◆ Records supplied:
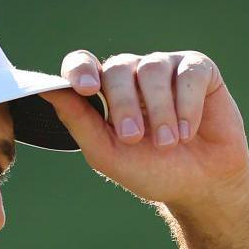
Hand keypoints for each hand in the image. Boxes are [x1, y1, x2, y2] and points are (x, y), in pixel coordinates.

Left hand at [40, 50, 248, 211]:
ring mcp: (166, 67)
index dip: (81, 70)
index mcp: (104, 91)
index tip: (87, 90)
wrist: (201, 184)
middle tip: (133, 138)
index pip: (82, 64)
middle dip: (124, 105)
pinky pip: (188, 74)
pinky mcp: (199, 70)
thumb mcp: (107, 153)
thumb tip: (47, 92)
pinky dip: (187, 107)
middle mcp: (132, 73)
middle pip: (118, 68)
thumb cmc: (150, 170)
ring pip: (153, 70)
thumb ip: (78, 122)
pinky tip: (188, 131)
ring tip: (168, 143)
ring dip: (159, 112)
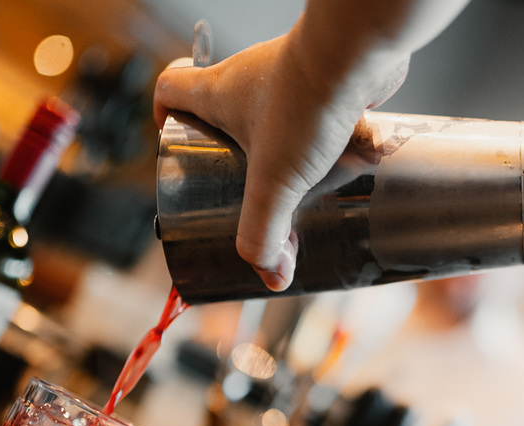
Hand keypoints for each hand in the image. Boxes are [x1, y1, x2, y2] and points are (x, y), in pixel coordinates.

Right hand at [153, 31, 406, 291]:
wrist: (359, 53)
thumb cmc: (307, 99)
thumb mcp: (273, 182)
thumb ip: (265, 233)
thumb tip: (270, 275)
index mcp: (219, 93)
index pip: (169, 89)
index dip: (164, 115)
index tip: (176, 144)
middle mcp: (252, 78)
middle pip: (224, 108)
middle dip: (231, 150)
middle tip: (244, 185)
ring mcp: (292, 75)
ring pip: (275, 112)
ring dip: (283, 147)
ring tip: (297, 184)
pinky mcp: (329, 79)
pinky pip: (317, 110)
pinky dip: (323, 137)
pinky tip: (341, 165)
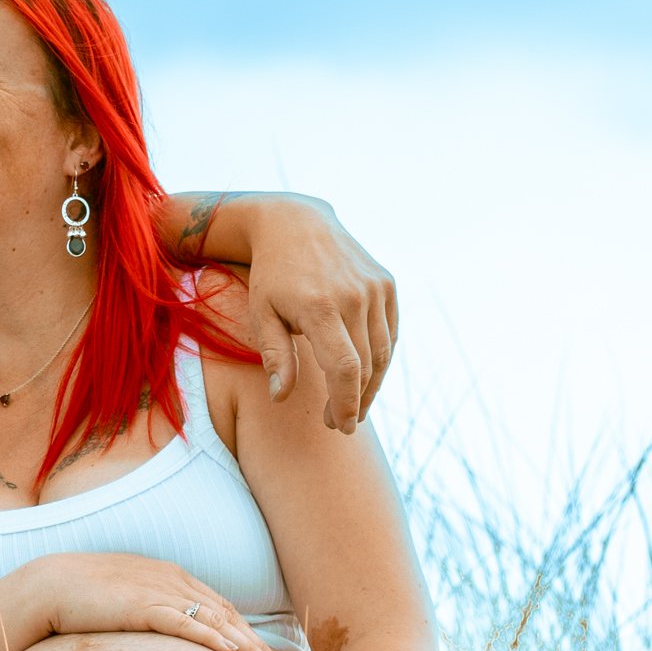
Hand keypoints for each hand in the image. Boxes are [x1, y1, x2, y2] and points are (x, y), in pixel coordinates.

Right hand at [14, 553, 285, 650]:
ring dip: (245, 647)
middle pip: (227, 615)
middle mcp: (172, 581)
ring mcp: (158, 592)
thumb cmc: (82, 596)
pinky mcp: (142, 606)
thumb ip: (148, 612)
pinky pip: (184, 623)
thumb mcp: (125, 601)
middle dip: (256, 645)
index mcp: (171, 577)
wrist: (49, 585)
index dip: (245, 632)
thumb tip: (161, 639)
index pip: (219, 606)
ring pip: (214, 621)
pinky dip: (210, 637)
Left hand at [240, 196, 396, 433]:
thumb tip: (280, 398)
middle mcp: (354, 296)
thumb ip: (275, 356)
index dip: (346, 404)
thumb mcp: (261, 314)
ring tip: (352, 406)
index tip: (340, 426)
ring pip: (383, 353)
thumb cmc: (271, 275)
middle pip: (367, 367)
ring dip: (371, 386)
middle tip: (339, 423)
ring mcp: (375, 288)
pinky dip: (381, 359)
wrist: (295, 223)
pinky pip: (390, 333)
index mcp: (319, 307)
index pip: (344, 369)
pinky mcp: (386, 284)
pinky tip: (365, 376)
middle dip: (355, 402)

◆ Problem description:
Where an entry holds an image, drop the image and copy the remaining text exactly.

◆ Answer to this exercise:
Hand keypoints for each hand in the image. Boxes are [x1, y1, x2, y2] and points are (x, y), in pixel coordinates.

Left hand at [40, 50, 248, 211]:
ring mcp: (166, 67)
index dip: (81, 70)
index mcp: (104, 91)
index tip: (87, 90)
wrist: (201, 184)
middle tip: (133, 138)
index pip: (82, 64)
middle dip: (124, 105)
pinky pip: (188, 74)
pinky mcp: (199, 70)
thumb mcp: (107, 153)
thumb tip: (47, 92)
pinky dip: (187, 107)
middle mcp: (132, 73)
middle pip: (118, 68)
thumb cmc: (150, 170)
ring pip: (153, 70)
thumb ip: (78, 122)
pinky tip: (188, 131)
ring tip: (168, 143)
ring dip: (159, 112)
Hand keypoints for each hand in the image. Boxes are [x1, y1, x2, y2] and points are (x, y), in pixel coordinates.

Right hand at [153, 31, 406, 291]:
wrist: (359, 53)
thumb cmc: (307, 99)
thumb mcp: (273, 182)
thumb ip: (265, 233)
thumb tip: (270, 275)
index mcp: (219, 93)
index pip: (169, 89)
index dip: (164, 115)
index tip: (176, 144)
middle mcp: (252, 78)
middle pip: (224, 108)
middle dip: (231, 150)
middle tip: (244, 185)
ring mcp: (292, 75)
ring pip: (275, 112)
ring dip: (283, 147)
ring tip: (297, 184)
pinky mcp: (329, 79)
pinky pip: (317, 110)
pinky dip: (323, 137)
pinky tip: (341, 165)
Hand keypoints for each hand in the image. Boxes are [x1, y1, x2, y2] and points are (x, y), in pixel coordinates.

Right hand at [14, 553, 285, 650]:
ring dip: (245, 647)
middle pip: (227, 615)
middle mcp: (172, 581)
ring mcp: (158, 592)
thumb cmc: (82, 596)
pinky mcp: (142, 606)
thumb ip: (148, 612)
pinky pip: (184, 623)
thumb mcp: (125, 601)
middle dip: (256, 645)
index mcp: (171, 577)
wrist: (49, 585)
index dip: (245, 632)
thumb tip: (161, 639)
index pip: (219, 606)
ring pip: (214, 621)
pinky dip: (210, 637)
Left hand at [240, 196, 396, 433]:
thumb tip: (280, 398)
middle mcp: (354, 296)
thumb ip: (275, 356)
index dip: (346, 404)
thumb mcp: (261, 314)
ring tip: (352, 406)
index tip: (340, 426)
ring pip: (383, 353)
thumb cmc: (271, 275)
middle pip: (367, 367)
ring dip: (371, 386)
middle tip: (339, 423)
ring mcp: (375, 288)
pinky dip: (381, 359)
wrist: (295, 223)
pinky pip: (390, 333)
index mcp: (319, 307)
index pip: (344, 369)
pinky mcp: (386, 284)
pinky tip: (365, 376)
middle dip: (355, 402)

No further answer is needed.